Describe prime ideals and Krull dimension of $\overline{\mathbb{Q}} \otimes_{\mathbb{Q}} \overline{\mathbb{Q}}$ 
I want to describe the prime ideals of $\overline{\mathbb{Q}} \otimes_{\mathbb{Q}} \overline{\mathbb{Q}}$, where $\overline{\mathbb{Q}}$ denotes the integral closure of $\mathbb{Q}$ in $\mathbb{C}$, and then find $\dim(\overline{\mathbb{Q}} \otimes_{\mathbb{Q}} \overline{\mathbb{Q}})$.

I claim that $\overline{\mathbb{Q}} \otimes_{\mathbb{Q}} \overline{\mathbb{Q}}$ is an integral extension of $\overline{\mathbb{Q}}$, which is an integral extension of $\mathbb{Q}$. Therefore 
$\dim(\overline{\mathbb{Q}} \otimes_{\mathbb{Q}} \overline{\mathbb{Q}}) = \dim(\mathbb{Q}) = 0$.
I'm not sure if this is the right idea. But what I'm really struggling with is describing the prime ideals in the tensor product and showing that the tensor product is an integral extension.
 A: The following perspective on prime ideals is often helpful: a prime ideal in a ring $R$ is an ideal which is the kernel of a homomorphism from $R$ to a domain.
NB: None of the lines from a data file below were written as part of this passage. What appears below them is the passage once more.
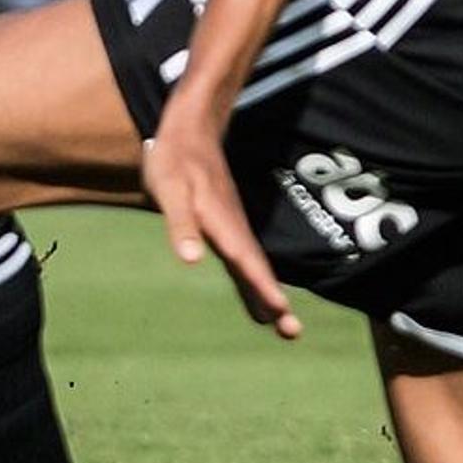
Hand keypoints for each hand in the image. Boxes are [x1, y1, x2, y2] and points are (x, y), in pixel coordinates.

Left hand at [143, 111, 297, 337]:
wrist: (193, 129)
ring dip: (270, 296)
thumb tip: (190, 260)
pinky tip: (264, 302)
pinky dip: (258, 283)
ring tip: (288, 329)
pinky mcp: (230, 229)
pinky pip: (248, 261)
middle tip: (293, 333)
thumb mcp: (169, 188)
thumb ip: (181, 224)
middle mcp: (233, 228)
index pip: (244, 259)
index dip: (260, 285)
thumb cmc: (174, 159)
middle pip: (256, 268)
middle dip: (274, 300)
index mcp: (220, 221)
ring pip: (255, 267)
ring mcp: (234, 228)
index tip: (279, 309)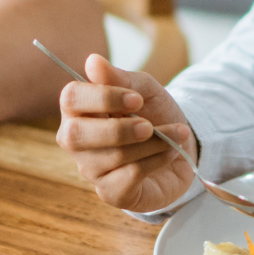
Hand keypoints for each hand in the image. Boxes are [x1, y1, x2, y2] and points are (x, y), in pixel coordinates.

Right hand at [55, 53, 197, 212]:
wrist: (182, 146)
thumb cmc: (155, 114)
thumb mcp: (145, 89)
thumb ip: (120, 77)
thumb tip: (93, 61)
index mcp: (79, 109)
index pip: (71, 99)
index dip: (103, 97)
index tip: (136, 99)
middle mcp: (77, 141)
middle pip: (77, 135)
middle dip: (119, 129)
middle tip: (149, 125)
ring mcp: (91, 170)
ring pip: (112, 156)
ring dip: (152, 143)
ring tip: (175, 134)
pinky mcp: (112, 193)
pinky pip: (129, 177)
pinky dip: (156, 160)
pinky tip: (170, 152)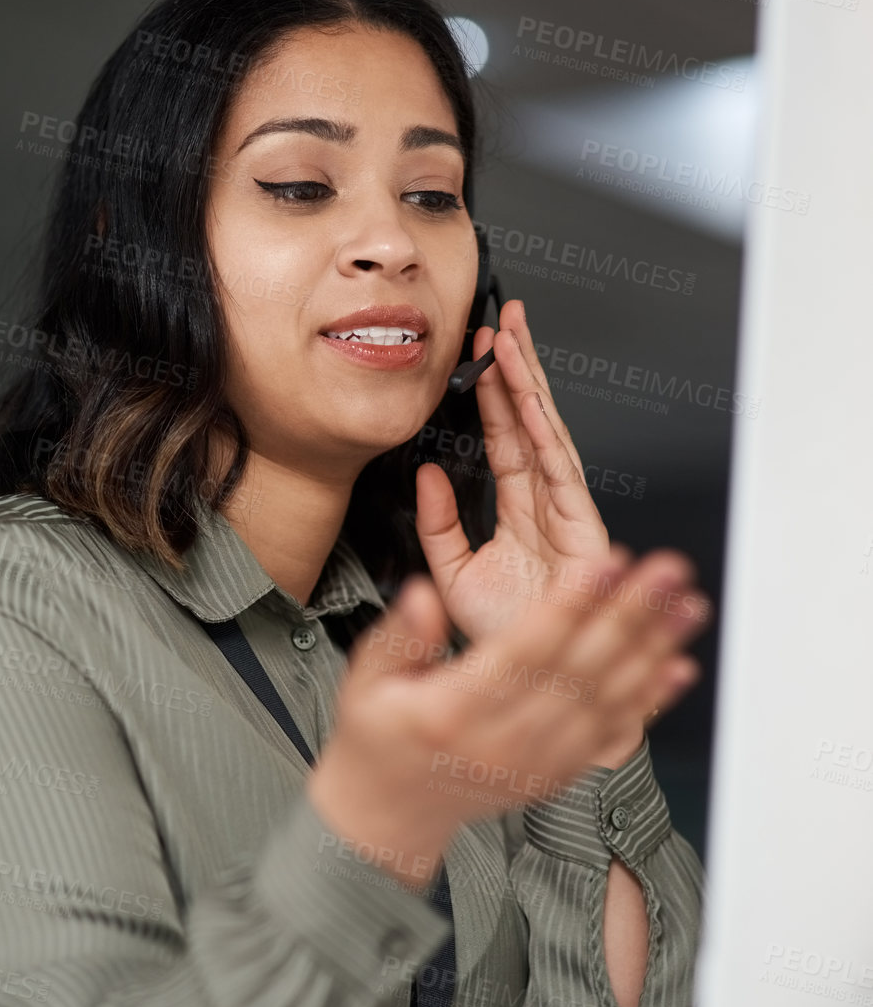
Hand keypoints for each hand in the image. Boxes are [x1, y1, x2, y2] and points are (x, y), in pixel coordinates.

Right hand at [307, 548, 708, 890]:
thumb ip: (398, 638)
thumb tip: (423, 594)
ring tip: (689, 606)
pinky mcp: (554, 774)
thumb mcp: (365, 683)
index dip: (570, 606)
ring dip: (652, 650)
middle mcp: (502, 743)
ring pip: (605, 700)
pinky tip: (677, 666)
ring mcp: (534, 763)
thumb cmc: (376, 739)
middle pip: (579, 670)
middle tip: (668, 569)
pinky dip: (647, 699)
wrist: (389, 817)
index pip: (524, 651)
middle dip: (629, 614)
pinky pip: (610, 733)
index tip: (605, 562)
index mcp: (454, 713)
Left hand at [417, 297, 642, 766]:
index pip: (500, 439)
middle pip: (528, 423)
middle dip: (517, 370)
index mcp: (515, 512)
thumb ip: (437, 523)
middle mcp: (544, 505)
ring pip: (545, 432)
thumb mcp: (450, 574)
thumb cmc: (502, 639)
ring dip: (528, 384)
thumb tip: (427, 473)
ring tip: (511, 339)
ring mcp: (565, 511)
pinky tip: (525, 395)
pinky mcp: (580, 526)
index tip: (476, 353)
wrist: (528, 687)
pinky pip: (558, 465)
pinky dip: (543, 427)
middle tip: (502, 320)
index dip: (488, 396)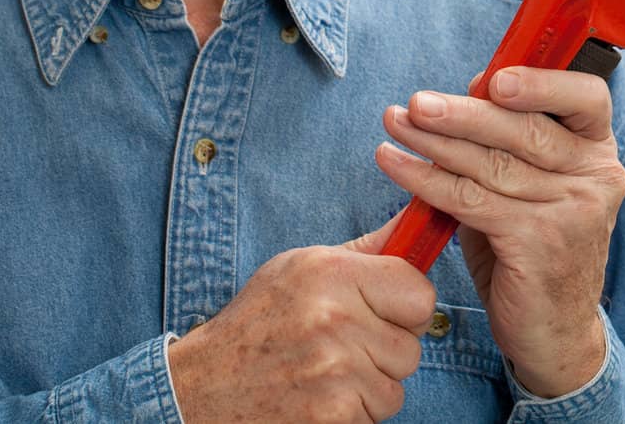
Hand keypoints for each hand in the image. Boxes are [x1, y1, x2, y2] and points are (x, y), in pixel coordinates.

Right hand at [167, 214, 436, 422]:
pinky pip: (378, 414)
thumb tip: (419, 220)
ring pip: (397, 384)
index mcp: (330, 273)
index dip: (408, 305)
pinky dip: (357, 412)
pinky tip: (321, 396)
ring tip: (328, 371)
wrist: (204, 388)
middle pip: (412, 345)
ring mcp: (334, 373)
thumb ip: (366, 250)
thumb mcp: (303, 267)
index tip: (387, 310)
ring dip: (371, 384)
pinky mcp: (334, 417)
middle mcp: (334, 319)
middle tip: (344, 344)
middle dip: (387, 348)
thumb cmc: (260, 321)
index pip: (420, 293)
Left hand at [375, 66, 624, 397]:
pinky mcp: (539, 244)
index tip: (492, 78)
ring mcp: (572, 212)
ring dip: (434, 141)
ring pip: (492, 164)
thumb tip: (463, 94)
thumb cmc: (534, 248)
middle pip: (524, 129)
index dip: (541, 81)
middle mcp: (596, 177)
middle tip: (416, 102)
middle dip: (463, 112)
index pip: (586, 97)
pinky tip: (396, 165)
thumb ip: (509, 145)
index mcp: (598, 152)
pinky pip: (471, 201)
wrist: (554, 334)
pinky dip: (426, 181)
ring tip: (394, 125)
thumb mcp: (531, 188)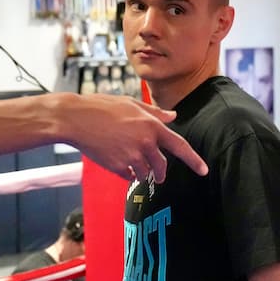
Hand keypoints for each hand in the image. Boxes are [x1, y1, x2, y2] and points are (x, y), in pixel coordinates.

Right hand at [65, 94, 206, 182]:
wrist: (75, 119)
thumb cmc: (102, 107)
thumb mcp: (132, 104)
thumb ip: (155, 113)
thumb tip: (174, 116)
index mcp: (152, 126)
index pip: (180, 146)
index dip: (194, 160)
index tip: (204, 171)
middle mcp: (145, 143)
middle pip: (162, 166)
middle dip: (161, 173)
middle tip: (158, 176)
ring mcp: (132, 156)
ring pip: (145, 173)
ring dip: (142, 172)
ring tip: (131, 163)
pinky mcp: (117, 166)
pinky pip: (129, 176)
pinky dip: (126, 173)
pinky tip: (116, 161)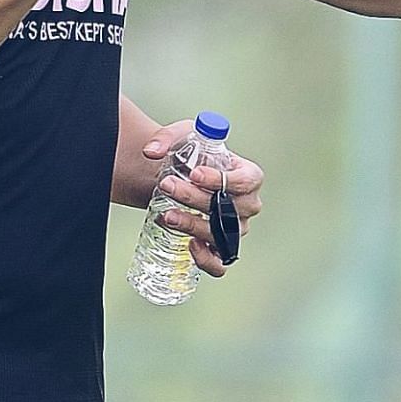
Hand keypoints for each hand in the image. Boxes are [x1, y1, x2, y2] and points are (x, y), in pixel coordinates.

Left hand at [141, 121, 263, 278]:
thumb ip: (167, 139)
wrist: (184, 179)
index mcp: (249, 176)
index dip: (220, 179)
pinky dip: (206, 259)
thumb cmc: (194, 158)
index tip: (194, 173)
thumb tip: (151, 151)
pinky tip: (189, 245)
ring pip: (222, 234)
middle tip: (168, 185)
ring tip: (167, 214)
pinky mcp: (220, 248)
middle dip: (195, 198)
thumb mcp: (184, 138)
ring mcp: (236, 230)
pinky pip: (219, 263)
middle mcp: (247, 205)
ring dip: (192, 224)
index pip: (245, 180)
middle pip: (230, 207)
For a ring like $R=\overline{\mathbb{Q}}\otimes\overline{\mathbb{Q}}$ this is very useful, because while elements of $R$ (let alone ideals of $R$) are hard to understand, homomorphisms out of $R$ are easy by the universal property of the tensor product.  Namely, a homomorphism from $R$ to a (commutative) ring $S$ just corresponds to a pair of homomorphisms $f,g:\overline{\mathbb{Q}}\to S$ (specifically, it is the unique homomorphisms which sends $a\otimes b$ to $f(a)g(b)$).  If $S$ is nonzero, these homomorphisms are automatically injective, so you just have a ring $S$ with two different embeddings of $\overline{\mathbb{Q}}$.
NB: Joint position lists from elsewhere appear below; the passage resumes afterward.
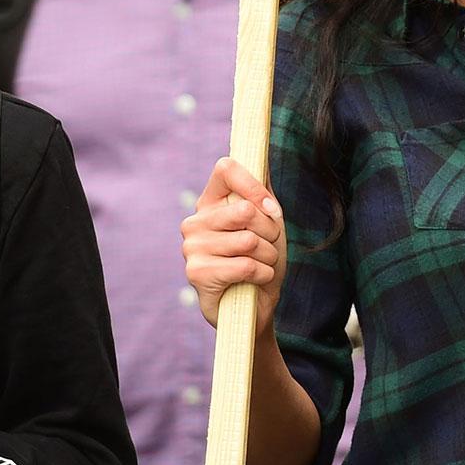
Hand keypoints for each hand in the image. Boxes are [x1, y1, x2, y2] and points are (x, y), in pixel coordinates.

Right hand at [181, 157, 285, 332]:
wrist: (257, 306)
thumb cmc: (262, 260)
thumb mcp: (268, 221)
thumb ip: (262, 191)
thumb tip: (261, 158)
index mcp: (209, 203)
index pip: (226, 169)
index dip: (255, 186)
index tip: (272, 210)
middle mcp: (194, 222)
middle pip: (244, 209)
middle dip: (269, 232)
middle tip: (267, 247)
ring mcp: (191, 247)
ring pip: (249, 240)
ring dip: (268, 256)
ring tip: (261, 266)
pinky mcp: (196, 273)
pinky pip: (245, 265)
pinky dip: (262, 274)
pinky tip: (255, 281)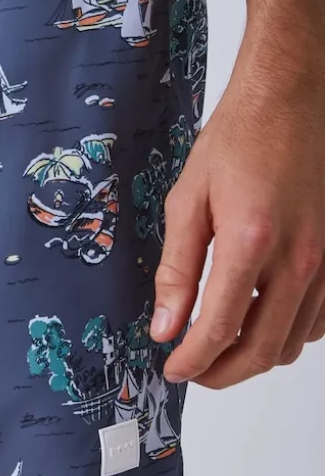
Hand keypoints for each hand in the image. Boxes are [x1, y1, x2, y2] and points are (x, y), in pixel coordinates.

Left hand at [151, 58, 324, 386]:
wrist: (288, 102)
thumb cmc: (239, 140)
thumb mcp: (187, 200)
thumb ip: (176, 269)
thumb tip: (165, 325)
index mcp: (251, 242)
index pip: (220, 328)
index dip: (192, 360)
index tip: (173, 368)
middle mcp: (298, 260)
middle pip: (262, 350)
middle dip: (221, 372)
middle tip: (192, 370)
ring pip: (293, 343)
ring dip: (254, 357)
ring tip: (219, 349)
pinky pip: (318, 322)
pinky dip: (288, 335)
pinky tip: (260, 322)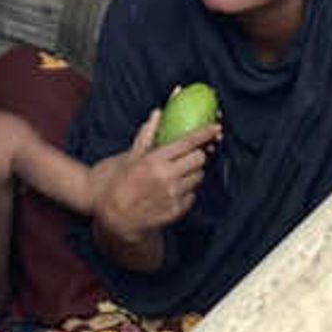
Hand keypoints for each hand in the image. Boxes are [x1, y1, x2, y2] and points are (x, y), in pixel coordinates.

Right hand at [92, 116, 217, 237]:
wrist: (115, 219)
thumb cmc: (119, 185)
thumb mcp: (130, 157)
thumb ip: (147, 134)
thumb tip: (158, 112)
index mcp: (154, 161)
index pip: (187, 142)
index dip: (205, 133)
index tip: (216, 127)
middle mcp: (167, 178)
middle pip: (199, 159)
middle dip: (198, 155)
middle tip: (189, 156)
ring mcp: (173, 196)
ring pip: (198, 177)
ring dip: (193, 173)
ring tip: (177, 175)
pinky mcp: (177, 211)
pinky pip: (193, 195)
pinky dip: (187, 190)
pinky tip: (173, 191)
Now if $S$ is a domain, it has at most one subring that is isomorphic to $\overline{\mathbb{Q}}$, namely the subfield of its field of fractions consisting of elements that are algebraic over $\mathbb{Q}$.  So our two embeddings $f$ and $g$ have the same image, and then the induced homomorphism $R\to S$ also has the same image.  This means that the image of our homomorphism $R\to S$ is just a subfield of $S$ isomorphic to $\overline{\mathbb{Q}}$, so we may assume that $S$ is actually just $\overline{\mathbb{Q}}$ itself.  Moreover, we can choose our identification of this subring of $S$ with $\overline{\mathbb{Q}}$ such that our first homomorphism $f:\overline{\mathbb{Q}}\to S$ becomes just the identity map $\overline{\mathbb{Q}}\to \overline{\mathbb{Q}}$.
So to sum up: every prime ideal of $R$ is the kernel of a homomorphism $\varphi_g:R\to \overline{\mathbb{Q}}$ of the form $a\otimes b\mapsto ag(b)$, for some homomorphism (or equivalently, automorphism) $g:\overline{\mathbb{Q}}\to\overline{\mathbb{Q}}$.  In particular, this makes it clear that every prime ideal of $R$ is maximal, since $\overline{\mathbb{Q}}$ is a field and these homomorphisms are surjective.  To describe the prime ideal $\ker(\varphi_g)$ associated to an automorphism $g$ a bit more explicitly, you can say it is generated by all elements of the form $1\otimes b-g(b)\otimes 1$ for $b\in\overline{\mathbb{Q}}$.  Clearly these elements are all in $\ker(\varphi_g)$, and conversely if you mod out all these elements, then the quotient map will factor through $\varphi_g$ since $a\otimes b$ will be identified with $ag(b)\otimes 1$.  This also shows that $g$ is uniquely determined by $\ker(\varphi_g)$, since $g$ can be recovered as the map sending each $b\in\overline{\mathbb{Q}}$ to the unique $c\in\overline{\mathbb{Q}}$ such that $1\otimes b-c\otimes 1\in\ker(\varphi_g)$.  So, prime ideals in $R$ are in bijection with automorphisms of $\overline{\mathbb{Q}}$.
(None of this discussion was special to $\mathbb{Q}$, and more generally a similar description holds for prime ideals in $\overline{K}\otimes_K\overline{K}$ for any field $K$.  Even more generally, if $L$ is an algebraic extension of $K$, similar arguments show that prime ideals in $\overline{K}\otimes_K L$ are all maximal and are in bijection with embeddings of $L$ in $\overline{K}$.)